## DATA LISTING
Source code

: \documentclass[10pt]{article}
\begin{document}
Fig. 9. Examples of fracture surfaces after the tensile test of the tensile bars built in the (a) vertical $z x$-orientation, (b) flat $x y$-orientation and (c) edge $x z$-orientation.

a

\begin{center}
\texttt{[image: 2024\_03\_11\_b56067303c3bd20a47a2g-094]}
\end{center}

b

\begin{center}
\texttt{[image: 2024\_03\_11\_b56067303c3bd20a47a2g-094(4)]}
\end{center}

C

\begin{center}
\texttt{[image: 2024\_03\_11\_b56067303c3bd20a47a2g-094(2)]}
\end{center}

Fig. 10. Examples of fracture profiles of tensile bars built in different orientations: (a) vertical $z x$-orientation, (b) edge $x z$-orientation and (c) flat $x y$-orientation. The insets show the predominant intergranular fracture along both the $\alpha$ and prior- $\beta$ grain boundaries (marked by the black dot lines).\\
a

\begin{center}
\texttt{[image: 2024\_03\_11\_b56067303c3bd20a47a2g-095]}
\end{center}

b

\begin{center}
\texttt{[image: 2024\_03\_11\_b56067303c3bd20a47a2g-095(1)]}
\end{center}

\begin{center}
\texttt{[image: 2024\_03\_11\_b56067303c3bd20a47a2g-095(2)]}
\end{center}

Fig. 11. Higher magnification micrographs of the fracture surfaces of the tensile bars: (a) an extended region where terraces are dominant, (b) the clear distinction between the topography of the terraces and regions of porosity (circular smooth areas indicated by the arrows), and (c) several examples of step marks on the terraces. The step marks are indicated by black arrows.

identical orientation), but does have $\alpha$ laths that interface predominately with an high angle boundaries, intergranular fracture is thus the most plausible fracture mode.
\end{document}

## EXERCISE REQUIREMENTS
Copy exactly the lines that run from the one containing "Fig. 11. Higher" to the last line of the listing, both included, and nothing more.

## RESPONSE
Fig. 11. Higher magnification micrographs of the fracture surfaces of the tensile bars: (a) an extended region where terraces are dominant, (b) the clear distinction between the topography of the terraces and regions of porosity (circular smooth areas indicated by the arrows), and (c) several examples of step marks on the terraces. The step marks are indicated by black arrows.

identical orientation), but does have $\alpha$ laths that interface predominately with an high angle boundaries, intergranular fracture is thus the most plausible fracture mode.
\end{document}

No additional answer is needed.